A empreitada, adjudicada pelo governo de José Sócrates em 2010 por 1,35 mil milhões de euros, foi cancelada por Passos Coelho em 2012. Dois anos depois, é constituído o TA para avaliar a indemnização a pagar aos privados. Em junho de 2016, com voto contra do representante do Estado, a arbitragem determina 149 milhões.
No início do conflito (2012), o consórcio apontou como primeira cifra 300 milhões de euros, um número que baixou para 169 milhões, depois dos custos com duas linhas de financiamento do projeto (600 milhões) terem transitado para a holding estatal Parpública. O consórcio sempre defendeu que os custos suportados e os trabalhos desenvolvidos “são facilmente demonstráveis”.
O consórcio aceitou o valor do TA, o Estado não se conformou.
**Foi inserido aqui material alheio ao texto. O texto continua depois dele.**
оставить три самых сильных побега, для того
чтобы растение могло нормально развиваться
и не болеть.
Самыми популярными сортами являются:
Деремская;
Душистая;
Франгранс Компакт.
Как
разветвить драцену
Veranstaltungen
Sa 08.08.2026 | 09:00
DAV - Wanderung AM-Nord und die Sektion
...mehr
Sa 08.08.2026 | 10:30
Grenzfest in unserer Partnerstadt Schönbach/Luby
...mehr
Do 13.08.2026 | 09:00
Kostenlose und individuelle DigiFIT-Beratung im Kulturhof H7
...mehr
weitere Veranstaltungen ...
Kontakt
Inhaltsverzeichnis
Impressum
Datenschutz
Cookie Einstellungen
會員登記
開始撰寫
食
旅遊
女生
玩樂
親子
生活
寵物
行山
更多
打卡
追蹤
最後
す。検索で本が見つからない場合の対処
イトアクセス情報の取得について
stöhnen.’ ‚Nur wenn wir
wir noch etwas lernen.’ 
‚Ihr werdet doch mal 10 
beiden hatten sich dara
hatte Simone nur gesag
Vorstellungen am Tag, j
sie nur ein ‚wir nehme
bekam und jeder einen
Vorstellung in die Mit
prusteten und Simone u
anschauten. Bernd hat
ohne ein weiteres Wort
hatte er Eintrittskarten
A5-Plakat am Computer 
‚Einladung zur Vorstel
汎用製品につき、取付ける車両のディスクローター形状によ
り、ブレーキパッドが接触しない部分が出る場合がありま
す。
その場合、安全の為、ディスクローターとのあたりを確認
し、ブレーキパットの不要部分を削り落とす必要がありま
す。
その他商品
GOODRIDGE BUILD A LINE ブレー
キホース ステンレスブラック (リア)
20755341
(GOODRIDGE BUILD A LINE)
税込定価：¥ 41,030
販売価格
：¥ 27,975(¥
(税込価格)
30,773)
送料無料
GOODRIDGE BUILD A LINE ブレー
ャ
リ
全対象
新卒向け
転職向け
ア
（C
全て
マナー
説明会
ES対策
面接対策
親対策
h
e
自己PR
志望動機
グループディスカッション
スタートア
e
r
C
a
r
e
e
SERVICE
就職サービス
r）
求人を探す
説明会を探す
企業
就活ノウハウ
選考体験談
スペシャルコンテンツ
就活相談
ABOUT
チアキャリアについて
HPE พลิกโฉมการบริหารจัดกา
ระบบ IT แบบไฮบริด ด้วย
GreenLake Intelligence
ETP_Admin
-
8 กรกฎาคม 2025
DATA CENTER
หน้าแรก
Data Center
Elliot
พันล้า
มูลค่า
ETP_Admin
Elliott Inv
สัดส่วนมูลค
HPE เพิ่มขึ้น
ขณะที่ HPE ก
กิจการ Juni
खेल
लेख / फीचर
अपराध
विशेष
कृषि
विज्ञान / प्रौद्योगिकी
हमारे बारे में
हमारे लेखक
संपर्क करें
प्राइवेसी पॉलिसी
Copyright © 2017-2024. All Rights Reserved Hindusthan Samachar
O MP lançou uma cruzada judicial para anular a sentença. Começou por questionar a composição do TA, alegando que um dos juízes-árbitros tivera no passado ligações ao BCP, um dos acionistas do Elos, e não poderia ter participado nos trabalhos.
Até agora, o Estado ganha tempo, mas tem perdido em todas as frentes judiciais. A nova ofensiva do Elos é um sinal de que o tempo corre a favor dos privados.